Seit über 25 Jahren führt die Landwirtschaftskammer Öko-Kartoffelsortenversuche durch. Anfänglich wurden etwa neun Sorten jährlich geprüft, später bis zu 50, während derzeit 35 Sorten in den Versuchen stehen. 2023 wurden zwei Kartoffelsortenversuche auf ökologisch wirtschaftenden Betrieben durchgeführt. Die Ergebnisse hat Dr. Claudia Hof-Kautz, Landwirtschaftskammer NRW, zusammengestellt.

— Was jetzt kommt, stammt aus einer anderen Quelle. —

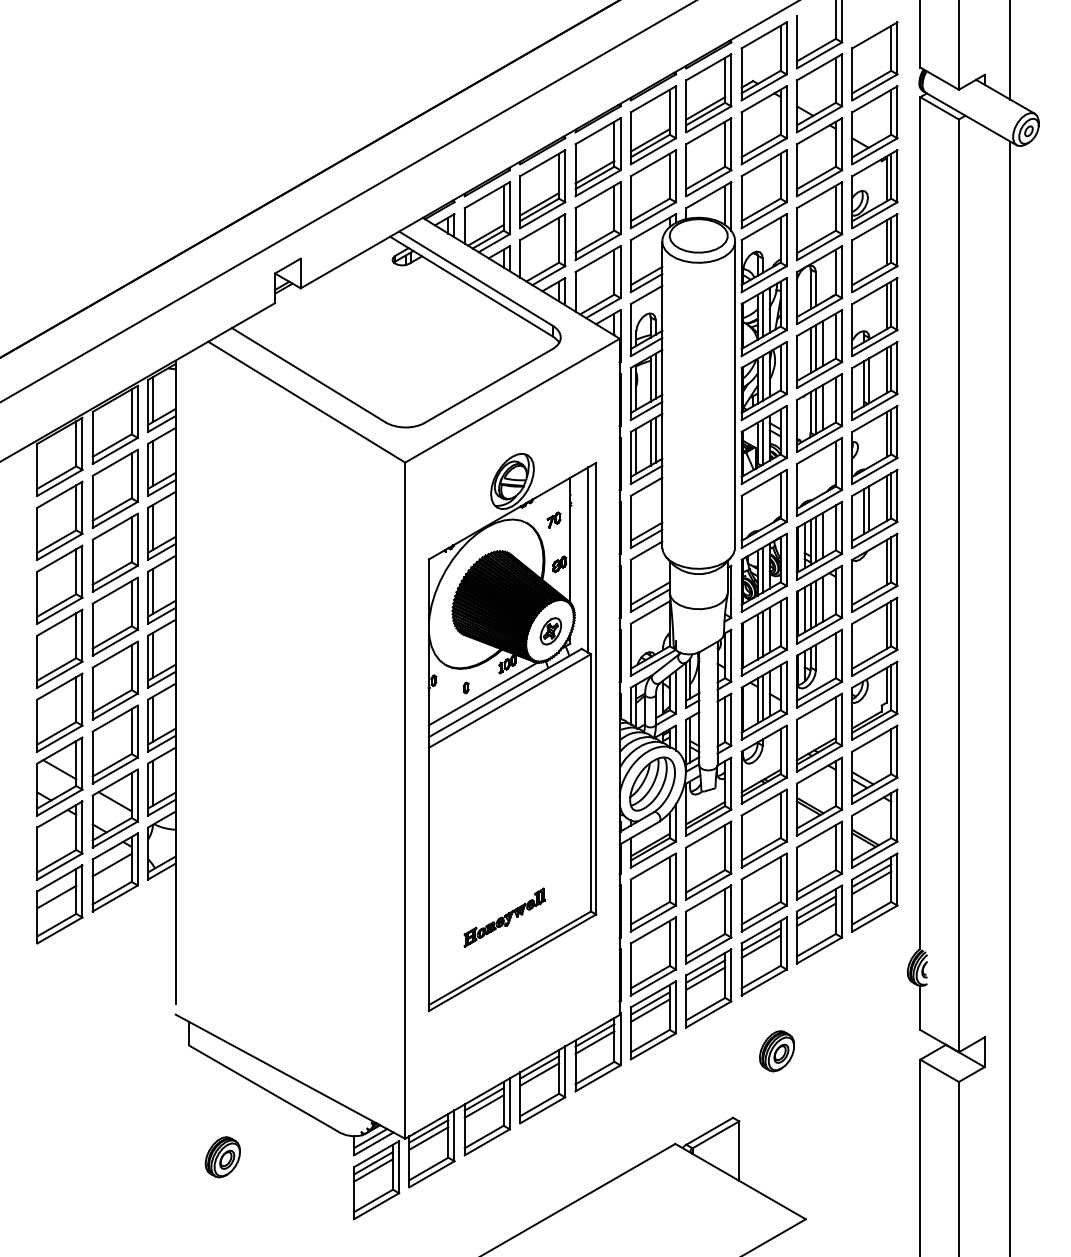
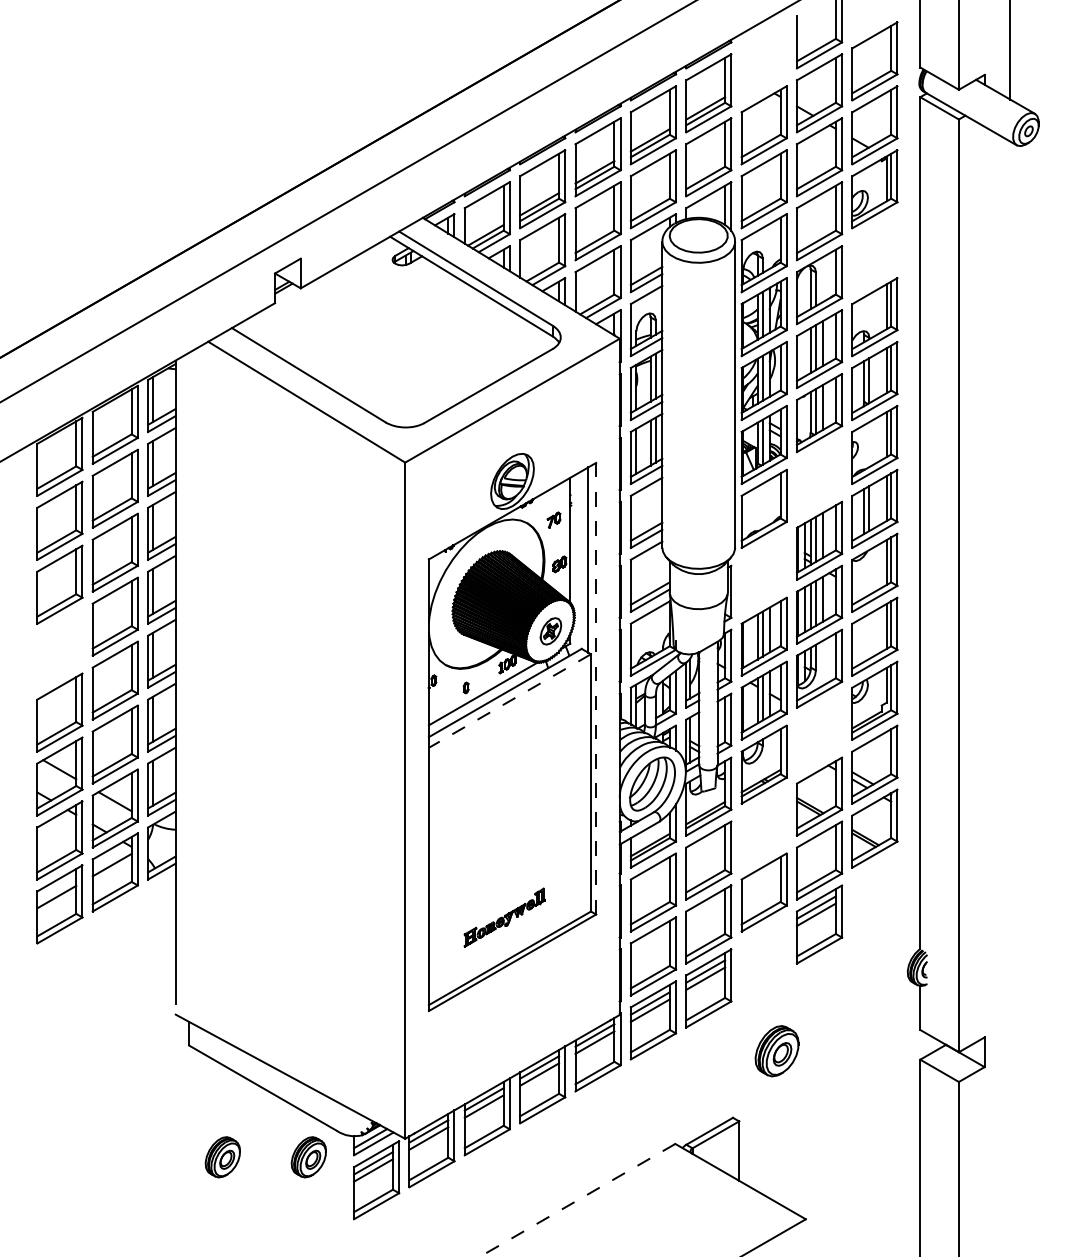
part at (763, 61): present -> none
part at (874, 253): present -> none
part at (819, 476): present -> none
part at (763, 572): present -> none
part at (59, 648): present -> none
line at (596, 688): solid -> dashed
line at (1010, 697): present -> none
line at (509, 701): solid -> dashed
part at (819, 732): present -> none
part at (763, 828): present -> none
part at (874, 892): present -> none
part at (763, 956): present -> none
part at (776, 1051) size: 36x43 px -> 46x53 px
part at (308, 1157): none -> present
line at (577, 1200): solid -> dashed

Auf zwei Standorten - in Viersen/Willich-Anrath (VIE) und Gütersloh/Rheda-Wiedenbrück (GT) - wurden weitestgehend sehr frühe bis mittelfrühe Sorten mit überwiegend festkochenden und vorwiegend festkochenden Kocheigenschaften getestet. Auf beiden Standorten handelt es sich jeweils um einen sandigen Lehmboden.

Der Jahresverlauf 2023

In NRW konnte 2023 oft erst sehr spät ab Mitte Mai gepflanzt werden, da die Böden lange zu feucht und die Temperaturen zu niedrig waren. Die Kartoffeln liefen zwar zügig auf, dennoch war die Mineralisation aufgrund der fehlenden Wärme langsam. Im Juni traten dann Kartoffelkäfer auf, die mit Novodor FC (Notfallzulassung) und Neem Azal (reguläre Zulassung mit Erweiterung) bekämpft werden konnten. Später im Jahr gab es überwiegend trockenes Wetter, sodass für die späten Bestände zum Dickenwachstum Beregnung nötig war. Einige Bestände hatten schon vor Reihenschluss geblüht und waren im Stress. Dies führte zu vermehrtem Zwiewuchs in diesem Jahr. Leichte Standorte mit regelmäßiger Beregnung waren hier im Vorteil mit höheren Ansätzen und gleichmäßigerer Sortierung.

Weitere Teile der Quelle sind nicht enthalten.